13 avril 2015

Technicien: Lidl, lundi, 17 heures

Après un rendez-vous du pôle emploi qui n’aura encore abouti à rien, et que j’ai réussi à reporter à la semaine prochaine, je me rends compte que mon périple initiatique de samedi dernier nécessite une suite immédiate.

Il me manque des produits de première et moyenne nécessité. Je constate en arrivant qu’il y a une moyenne de cinq gros culs dont le caddie est farci à ras-bord par caisse.

Je prends un de ces paniers hybrides, trop volumineux pour qu’on puisse le soulever par la hanse, trop ridicule pour être tiré par une poignée, et choisis la deuxième option. N’ayant aucune liste, je me fie à mon instinct grégaire et mesquin, lequel me trompe depuis le premier jour de mon existence, ce qui constitue à mes yeux le seul parti pris viable. C’est la raison je me suis retrouvé avec des articles aussi incongrus que du maasdam, des saucisses viennoises, des spéculoos ou des filets de truite fumée. La réappro tombe le mardi (complètement débile, puisque c’est jour de marché), et c’est pourquoi j’ai toutes les peines du monde à trouver un clone discoune de boursin sur le rayonnage.

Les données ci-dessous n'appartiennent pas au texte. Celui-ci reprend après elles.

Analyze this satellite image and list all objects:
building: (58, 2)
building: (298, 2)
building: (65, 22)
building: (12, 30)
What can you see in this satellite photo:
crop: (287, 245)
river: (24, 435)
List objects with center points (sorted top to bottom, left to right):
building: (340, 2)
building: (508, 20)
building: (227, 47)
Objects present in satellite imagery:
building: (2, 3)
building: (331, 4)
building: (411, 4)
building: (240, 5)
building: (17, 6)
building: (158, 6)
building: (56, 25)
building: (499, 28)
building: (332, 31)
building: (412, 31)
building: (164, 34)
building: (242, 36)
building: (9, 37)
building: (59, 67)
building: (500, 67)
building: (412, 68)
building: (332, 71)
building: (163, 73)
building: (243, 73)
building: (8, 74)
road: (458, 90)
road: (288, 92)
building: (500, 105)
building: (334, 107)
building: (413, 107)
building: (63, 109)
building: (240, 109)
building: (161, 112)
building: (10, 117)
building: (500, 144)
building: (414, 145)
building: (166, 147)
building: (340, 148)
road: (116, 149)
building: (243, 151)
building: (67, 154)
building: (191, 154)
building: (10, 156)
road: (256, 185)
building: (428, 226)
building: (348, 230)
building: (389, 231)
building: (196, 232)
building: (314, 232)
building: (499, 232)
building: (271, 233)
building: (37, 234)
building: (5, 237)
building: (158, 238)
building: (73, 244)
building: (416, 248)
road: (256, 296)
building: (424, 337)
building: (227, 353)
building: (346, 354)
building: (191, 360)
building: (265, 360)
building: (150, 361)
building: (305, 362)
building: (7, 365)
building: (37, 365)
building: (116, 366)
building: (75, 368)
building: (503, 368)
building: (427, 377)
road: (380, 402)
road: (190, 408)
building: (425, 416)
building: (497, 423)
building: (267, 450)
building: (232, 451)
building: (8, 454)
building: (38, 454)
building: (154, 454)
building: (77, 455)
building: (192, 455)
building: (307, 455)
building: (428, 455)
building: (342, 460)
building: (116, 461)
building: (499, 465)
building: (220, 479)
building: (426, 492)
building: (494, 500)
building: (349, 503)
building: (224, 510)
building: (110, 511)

Je note: une femme voilée qui regarde un emballage de quiche lorraine industrielle entre deux doigts, puis après avoir vu la composition, s’en débarrasser le plus prestement possible; un enfant qui chiale sans aucune raison; deux reunoises à fond dans le swag qui n’ont d’autre choix, pour sortir du magasin, que de couper la file d’attente et se justifier de n’avoir rien à acheter, et la femme qui attendait derrière moi qui faisait montre de son exaspération et souhaitait sans doute que tout se passe plus vite. Elle achètera une bouteille de blanc, une boîte d’un kilo de glace au tiramisu (?) et d’autres choses que j’ai oubliées. La promotion sur les chips mexicaines que Lidl a le bon goût d’appeler tortillas rencontre apparemment un grand succès.

La caissière approche des quarante ans, et dégage un sentiment d’impuissance et de frustration dans son travail, qui contraste avec sa carrure impressionnante. Elle a des cheveux au carré avec un impressionnant travail de mèches. Elle a les yeux bleus. Le badge accroché au gilet de son uniforme indique un prénom kabyle. Je suis plus rapide à remballer que les clients qui me précédaient, elle semblerait m’en être reconnaissante, ce qui m’attriste encore un peu plus. Je compatis sincèrement sans pouvoir dire autre chose que des remerciements, et bonne soirée madame.

J’en ai pour vingt-deux euros. Je remonte à la maison avec une bonne quinzaine de kilos de choses et d’autres. Ce dernier aspect me satisfait profondément. Je mets à ce Lidl vespéral un bon 8.5 / 10, puisque je n’y ai pas trouvé ce que j’étais parti chercher en preums (des amandes effilées et des amandes en poudre) mais tout en sachant d’avance que c’était une cause perdue.